Sunday Express

I thought about the Jungle... but I’ve a dodgy knee and must be realistic

- By Olivia Buxton

SHE turned down the chance to join this year’s I’m A Celebrity...get Me Out Of Here! but Gloria Hunniford insists that has nothing to do with her age.

Apart from a severe reaction to mosquito bites and an aversion to eating creepy crawlies, Gloria, 79, shunned the Jungle because she didn’t relish three weeks cooped up in the camp.

“I was asked to have a meeting with the producers and I said to my agent, ‘I don’t think I can do it but let’s talk anyway’,” she says. “The money is great and I love a challenge but, for once, I had to be realistic.

“I’m allergic to mosquitoes so I’d be a hospital case if I got a bad bite and I’ve got a dodgy knee, so I don’t think I would be all that good jumping out of planes and chopping wood.”

Husband Stephen would have gone with her to Oz and spent time “languishin­g” in the Versace hotel, but she is used to having him by her side – they have just celebrated their 21st wedding anniversar­y.

“Meeting Stephen changed my life and he really is my soul mate,” says Gloria. “You hear stories of people who have met in later years and that third part of your life can be very fulfilling and romantic. He is a year older than me but we both continue to live life to the fullest.”
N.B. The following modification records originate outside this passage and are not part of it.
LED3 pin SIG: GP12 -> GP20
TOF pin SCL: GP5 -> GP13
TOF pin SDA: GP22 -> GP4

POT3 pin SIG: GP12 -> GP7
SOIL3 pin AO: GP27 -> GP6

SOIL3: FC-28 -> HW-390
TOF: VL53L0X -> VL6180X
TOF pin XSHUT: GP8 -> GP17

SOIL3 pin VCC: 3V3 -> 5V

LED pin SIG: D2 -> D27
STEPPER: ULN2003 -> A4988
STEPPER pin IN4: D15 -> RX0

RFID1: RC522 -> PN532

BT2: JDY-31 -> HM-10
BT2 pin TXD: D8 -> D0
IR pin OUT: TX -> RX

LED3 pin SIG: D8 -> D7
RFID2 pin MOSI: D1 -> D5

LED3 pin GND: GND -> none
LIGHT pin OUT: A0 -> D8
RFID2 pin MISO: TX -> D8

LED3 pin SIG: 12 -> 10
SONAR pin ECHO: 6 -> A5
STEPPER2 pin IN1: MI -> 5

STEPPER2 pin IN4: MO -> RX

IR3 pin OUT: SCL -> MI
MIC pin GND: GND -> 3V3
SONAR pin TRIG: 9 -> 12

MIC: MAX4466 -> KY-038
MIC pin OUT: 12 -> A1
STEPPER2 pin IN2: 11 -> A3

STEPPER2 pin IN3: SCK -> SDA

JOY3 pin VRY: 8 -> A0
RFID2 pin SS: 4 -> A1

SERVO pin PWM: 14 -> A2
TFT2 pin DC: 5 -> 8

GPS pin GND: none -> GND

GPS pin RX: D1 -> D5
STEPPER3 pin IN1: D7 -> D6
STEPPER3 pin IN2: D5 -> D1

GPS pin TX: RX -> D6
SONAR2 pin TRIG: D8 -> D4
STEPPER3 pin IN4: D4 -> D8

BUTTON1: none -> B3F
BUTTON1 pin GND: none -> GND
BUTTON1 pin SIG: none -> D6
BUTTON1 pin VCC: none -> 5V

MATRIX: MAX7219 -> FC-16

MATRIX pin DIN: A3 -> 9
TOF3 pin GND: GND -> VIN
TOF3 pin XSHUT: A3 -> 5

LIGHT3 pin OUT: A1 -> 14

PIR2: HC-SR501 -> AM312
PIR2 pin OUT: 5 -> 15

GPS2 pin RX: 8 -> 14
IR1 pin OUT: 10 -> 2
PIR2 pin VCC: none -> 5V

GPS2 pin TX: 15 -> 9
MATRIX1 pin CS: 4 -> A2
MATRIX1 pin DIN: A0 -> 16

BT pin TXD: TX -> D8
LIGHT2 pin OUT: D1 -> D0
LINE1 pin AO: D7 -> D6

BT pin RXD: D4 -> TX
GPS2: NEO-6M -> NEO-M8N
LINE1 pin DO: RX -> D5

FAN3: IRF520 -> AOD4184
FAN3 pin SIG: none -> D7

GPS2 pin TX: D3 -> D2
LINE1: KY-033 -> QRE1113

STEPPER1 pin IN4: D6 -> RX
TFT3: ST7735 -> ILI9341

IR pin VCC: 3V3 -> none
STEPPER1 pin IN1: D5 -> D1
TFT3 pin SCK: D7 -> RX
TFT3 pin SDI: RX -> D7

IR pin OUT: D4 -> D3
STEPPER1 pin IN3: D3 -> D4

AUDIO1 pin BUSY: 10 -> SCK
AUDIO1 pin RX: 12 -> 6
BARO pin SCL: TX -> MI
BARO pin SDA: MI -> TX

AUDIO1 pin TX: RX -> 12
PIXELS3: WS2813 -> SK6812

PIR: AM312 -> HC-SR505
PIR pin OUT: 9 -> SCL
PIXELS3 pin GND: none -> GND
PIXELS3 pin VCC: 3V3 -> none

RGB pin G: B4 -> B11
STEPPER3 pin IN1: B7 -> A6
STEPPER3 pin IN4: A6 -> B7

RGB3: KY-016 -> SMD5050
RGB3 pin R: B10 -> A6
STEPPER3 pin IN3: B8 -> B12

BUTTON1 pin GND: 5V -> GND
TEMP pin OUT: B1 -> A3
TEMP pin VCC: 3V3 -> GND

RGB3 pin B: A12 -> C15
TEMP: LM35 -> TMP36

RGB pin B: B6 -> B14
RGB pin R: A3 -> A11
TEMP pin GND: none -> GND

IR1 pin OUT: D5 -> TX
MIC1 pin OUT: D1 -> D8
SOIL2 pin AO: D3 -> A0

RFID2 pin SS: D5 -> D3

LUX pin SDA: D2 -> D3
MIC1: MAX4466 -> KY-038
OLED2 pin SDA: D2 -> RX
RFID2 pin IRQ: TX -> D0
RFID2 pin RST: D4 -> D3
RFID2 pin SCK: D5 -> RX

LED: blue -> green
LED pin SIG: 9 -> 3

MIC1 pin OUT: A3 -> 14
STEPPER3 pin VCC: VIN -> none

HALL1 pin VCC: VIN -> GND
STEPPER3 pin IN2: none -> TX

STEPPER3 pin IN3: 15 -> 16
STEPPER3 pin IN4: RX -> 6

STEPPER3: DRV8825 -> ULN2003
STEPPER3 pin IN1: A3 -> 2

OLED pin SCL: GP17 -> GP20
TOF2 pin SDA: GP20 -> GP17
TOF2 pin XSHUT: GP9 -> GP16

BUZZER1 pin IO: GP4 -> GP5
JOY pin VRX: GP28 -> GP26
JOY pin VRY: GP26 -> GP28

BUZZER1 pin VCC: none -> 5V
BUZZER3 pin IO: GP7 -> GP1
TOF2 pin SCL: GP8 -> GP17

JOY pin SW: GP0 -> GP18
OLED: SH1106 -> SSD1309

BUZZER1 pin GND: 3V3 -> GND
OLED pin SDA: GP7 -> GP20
They married at Hever Castle, Kent, in 1998, two years after the death of ex-husband Don Keating with whom she had children Caron, Paul and Michael. Stephen was hugely supportive when Caron, 41, died of breast cancer in 2004.

“Like anybody’s life there are ups and downs and the ups and downs during Caron’s illness were enormous but Stephen managed to ride all of those,” says Gloria. “Although Caron wasn’t his own daughter, he loved her like his own and would give up his successful business in Bond Street to stay with me in Australia two months at a time when Caron was having her treatment.”

Stephen has had his own health issues but Gloria has been by his side.

“He had a small stroke and a heart attack and that really does sharpen your senses,” she says. “However he does seem to recover well and doctors say he has a strong core.

“Does it make me realise how fragile life can be? I know that from living in Northern Ireland. You don’t live through decades of bombs, bullets and barricades without realising how life can be snatched away and you don’t suffer the grief of losing a child without knowing how fragile life can be.

“The main thing is that we are there for each other because we all have moments of stress.”

She was sympatheti­c towards I’m A Celebrity’s Jacqueline Jossa who has been missing her children while in the Jungle. When mine were young I was never away long periods,” she says. “But I worked hard keeping our family together. When Caron went to Australia for treatment it was the worst. We went nine times in two years. Until then I’d seen Caron nearly every day of my life.

“But in a weird way, the fact that she was 12,000 miles away taught me to be without her. The missing is terrible but part of my healing has been setting up a foundation in her name – the Caron Keating Foundation.

“It is very much a kitchen top organisati­on, all the family help. We support cancer charities all over the country by running events. I love it when Caron’s sons Charlie and Gabriel come and support them.”

Gloria is fronting a Red Letter Days campaign, encouragin­g families who are getting gifts for older loved ones to make memories rather than buy generic presents like slippers and soap. Backed by Action for Elders and Age Space, Gloria is proud to be part of it.

“As you get older it does get more difficult for others to buy you presents but I truly believe it’s about creating memories.

“Caron gave me a present which is one of my most treasured possession­s. When she was in hospital she liked mosaic work and I watched her make a beautiful mask.

“She gave it to me the Christmas before she died and now it sits in my bedroom and I treasure it more than anything.”

Gloria – 80 in April – is determined to be around to celebrate her 100th birthday with friend Sir Cliff Richard.

“I have promised to wheel Cliff, who is more or less the same age as me, on to the Royal Albert Hall stage. Wouldn’t that be marvellous?”